E, 1879, depois de muitos e terríveis combates, a
Zululândia estava limitada ao norte pelos Bôers do
Transvaal, e ao sul pela Colônia do Natal, sobre a
qual os ingleses tinham estendido a sua jurisdição.
Os Zulu eram avessos até a
contatos comerciais, todos os
temiam pela tenacidade e inclemência.
O Chefe Zulu Chetswayo,
sentava-se num trono que havia conquistado ao preço de
mais de 20.000 mortes entre os
defensores de outros pretendentes.
Os Zulu não faziam prisioneiros; rasgavam com as Assagai o
ventre de todos os inimigos, por temerem que os espíritos malignos se aninhassem nos corpos dos mortos.
Tinham uma máquina de guerra constante, de
40.000 homens. Por estes motivos, os Zulu constituíram uma ameaça tão notável para os ingleses,
que nunca antes no vasto império que chegaram a
dominar, e onde o “sol nunca se punha”, haviam encontrado tanta belicosidade e bravura.

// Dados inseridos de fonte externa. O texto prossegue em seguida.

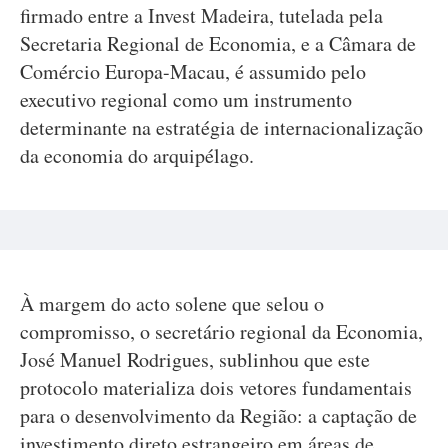
firmado entre a Invest Madeira, tutelada pela
Secretaria Regional de Economia, e a Câmara de
Comércio Europa-Macau, é assumido pelo
executivo regional como um instrumento
determinante na estratégia de internacionalização
da economia do arquipélago.
À margem do acto solene que selou o
compromisso, o secretário regional da Economia,
José Manuel Rodrigues, sublinhou que este
protocolo materializa dois vetores fundamentais
para o desenvolvimento da Região: a captação de
investimento direto estrangeiro em áreas de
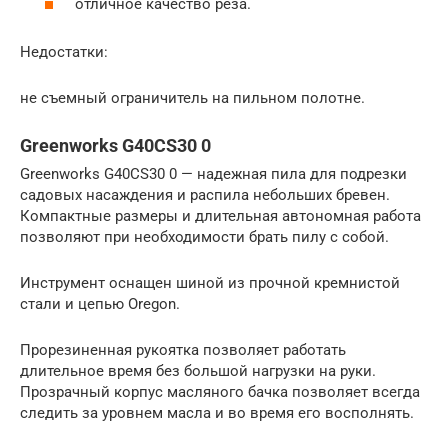
отличное качество реза.
Недостатки:
не съемный ограничитель на пильном полотне.
Greenworks G40CS30 0
Greenworks G40CS30 0 — надежная пила для подрезки
садовых насаждения и распила небольших бревен.
Компактные размеры и длительная автономная работа
позволяют при необходимости брать пилу с собой.
Инструмент оснащен шиной из прочной кремнистой
стали и цепью Oregon.
Прорезиненная рукоятка позволяет работать
длительное время без большой нагрузки на руки.
Прозрачный корпус масляного бачка позволяет всегда
следить за уровнем масла и во время его восполнять.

Mandaram um ultimato a Chetswayo, para dissolver o exército, mas nem resposta teve.
Em 1879 um grupo de expedicionários Inglês,
transpôs a fronteira entre Natal e a Zululândia, determinada pelo Rio Bufallo.

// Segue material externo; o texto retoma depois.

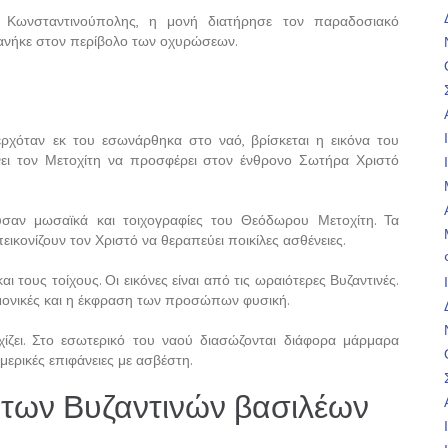
 Κωνσταντινούπολης, η μονή διατήρησε τον παραδοσιακό
ανήκε στον περίβολο των οχυρώσεων.
χόταν εκ του εσωνάρθηκα στο ναό, βρίσκεται η εικόνα του
ει τον Μετοχίτη να προσφέρει στον ένθρονο Σωτήρα Χριστό
σαν μωσαϊκά και τοιχογραφίες του Θεόδωρου Μετοχίτη. Τα
εικονίζουν τον Χριστό να θεραπεύει ποικίλες ασθένειες.
 τους τοίχους. Οι εικόνες είναι από τις ωραιότερες Βυζαντινές.
ρμονικές και η έκφραση των προσώπων φυσική.
ίζει. Στο εσωτερικό του ναού διασώζονται διάφορα μάρμαρα
ερικές επιφάνειες με ασβέστη.
α των Βυζαντινών βασιλέων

A 1ª expedição, sob as ordens do Comandante
em Chefe Lorde Chelmford, dividiu-se em colunas,
com o objetivo de atrair a atenção de todo o exército
Zulu, e impedi-lo de efetuar o ataque a Natal. Lorde
Chelmsford entrou na Zululândia pelo Rorke’s Drift,
e com as tropas divididas teve um primeiro contato
com os Zulu, após o que, estabeleceu um campo aos
pés do Pico Isandhlwana, deixando alguma tropa
como guarda das viaturas e material pesado, saindo
em seguida em perseguição dos Zulu.
Mas o exército de Chetswayo já estava em marcha contra os ingleses também, e os braços da tenaz
Zulu se fecharam de forma inclemente sobre a tropa
inglesa, vencendo toda a resistência e deixando por
terra 1.329 mortos.
A campanha terminaria meses mais tarde, com a
vitória dos ingleses em Ulundi, centro de comando
e resistência dos Zulu, com um ataque arrasador,
em que pereceu também Chetswayo, o último grande chefe dos Zulu.